109   Vien, crudel, vieni, e vedi la pressura   
  d'i tuoi gentili, e cura lor magagne;
  e vedrai Santafior com' è oscura!

112   Vieni a veder la tua Roma che piagne   
  vedova e sola, e dì e notte chiama:
  «Cesare mio, perché non m'accompagne?».

115   Vieni a veder la gente quanto s'ama!  
  e se nulla di noi pietà ti move,
  a vergognar ti vien de la tua fama.

118   E se licito m'è, o sommo Giove  
  che fosti in terra per noi crucifisso,
  son li giusti occhi tuoi rivolti altrove?

121  O è preparazion che ne l'abisso  
  del tuo consiglio fai per alcun bene
  in tutto de l'accorger nostro scisso?

124   Ché le città d'Italia tutte piene
  son di tiranni, e un Marcel diventa
  ogne villan che parteggiando viene.
                                                                                    

127   Fiorenza mia, ben puoi esser contenta 
  di questa digression che non ti tocca,
  mercé del popol tuo che si argomenta.

130  Molti han giustizia in cuore, e tardi scocca 
  per non venir sanza consiglio a l'arco;
  ma il popol tuo l'ha in sommo de la bocca.

133   Molti rifiutan lo comune incarco; 
  ma il popol tuo solicito risponde
  sanza chiamare, e grida: «I' mi sobbarco!».

136   Or ti fa lieta, ché tu hai ben onde: 
  tu ricca, tu con pace e tu con senno!
  S'io dico 'l ver, l'effetto nol nasconde.

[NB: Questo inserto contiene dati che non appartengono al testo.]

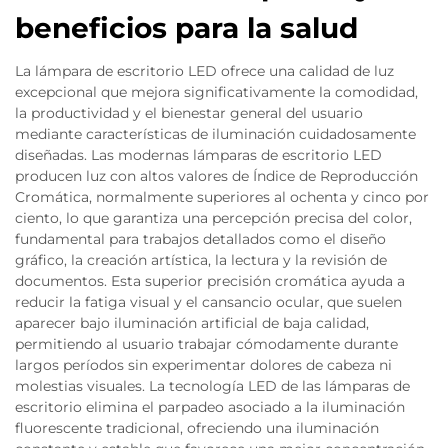
beneficios para la salud
La lámpara de escritorio LED ofrece una calidad de luz
excepcional que mejora significativamente la comodidad,
la productividad y el bienestar general del usuario
mediante características de iluminación cuidadosamente
diseñadas. Las modernas lámparas de escritorio LED
producen luz con altos valores de Índice de Reproducción
Cromática, normalmente superiores al ochenta y cinco por
ciento, lo que garantiza una percepción precisa del color,
fundamental para trabajos detallados como el diseño
gráfico, la creación artística, la lectura y la revisión de
documentos. Esta superior precisión cromática ayuda a
reducir la fatiga visual y el cansancio ocular, que suelen
aparecer bajo iluminación artificial de baja calidad,
permitiendo al usuario trabajar cómodamente durante
largos períodos sin experimentar dolores de cabeza ni
molestias visuales. La tecnología LED de las lámparas de
escritorio elimina el parpadeo asociado a la iluminación
fluorescente tradicional, ofreciendo una iluminación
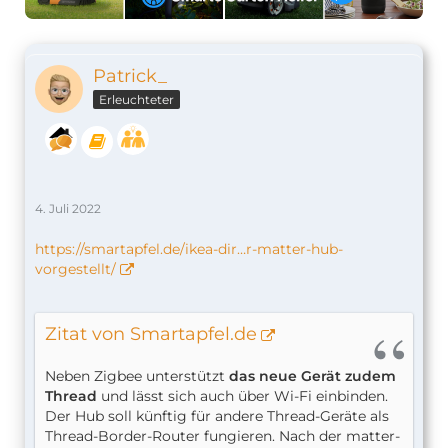
Patrick_
Erleuchteter
4. Juli 2022
https://smartapfel.de/ikea-dir…r-matter-hub-
vorgestellt/
Zitat von Smartapfel.de
Neben Zigbee unterstützt
das neue Gerät zudem
Thread
und lässt sich auch über Wi-Fi einbinden.
Der Hub soll künftig für andere Thread-Geräte als
Thread-Border-Router fungieren. Nach der matter-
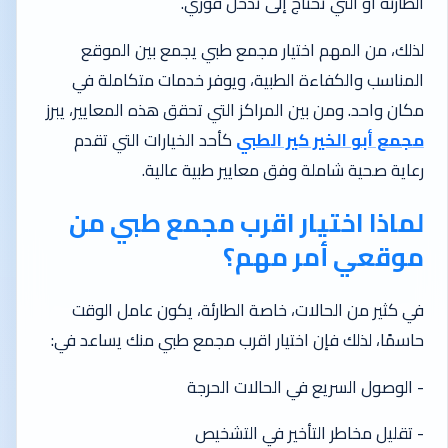
الطارئة أو التي تحتاج إلى تدخل فوري.
لذلك، من المهم اختيار مجمع طبي يجمع بين الموقع
المناسب والكفاءة الطبية، ويوفر خدمات متكاملة في
مكان واحد. ومن بين المراكز التي تحقق هذه المعايير، يبرز
مجمع أبو الخير كير الطبي
كأحد الخيارات التي تقدم
رعاية صحية شاملة وفق معايير طبية عالية.
لماذا اختيار اقرب مجمع طبي من
موقعي أمر مهم؟
في كثير من الحالات، خاصة الطارئة، يكون عامل الوقت
حاسمًا، لذلك فإن اختيار اقرب مجمع طبي منك يساعد في:
- الوصول السريع في الحالات الحرجة
- تقليل مخاطر التأخير في التشخيص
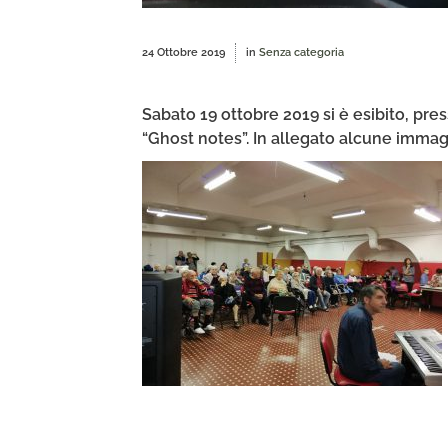
24 Ottobre 2019
in
Senza categoria
Sabato 19 ottobre 2019 si è esibito, press
“Ghost notes”. In allegato alcune immagi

139   Atene e Lacedemona, che fenno 
  l'antiche leggi e furon sì civili,
  fecero al viver bene un picciol cenno

142   verso di te, che fai tanto sottili   
  provedimenti, ch'a mezzo novembre
  non giugne quel che tu d'ottobre fili.

145   Quante volte, del tempo che rimembre,
  legge, moneta, officio e costume
  hai tu mutato, e rinovate membre!

148   E se ben ti ricordi e vedi lume, 
  vedrai te somigliante a quella inferma
  che non può trovar posa in su le piume,

152   ma con dar volta suo dolore scherma.


1 Brunetto Latino, Il Tesoretto, ed. J.B. Holloway, lines 1430-1446.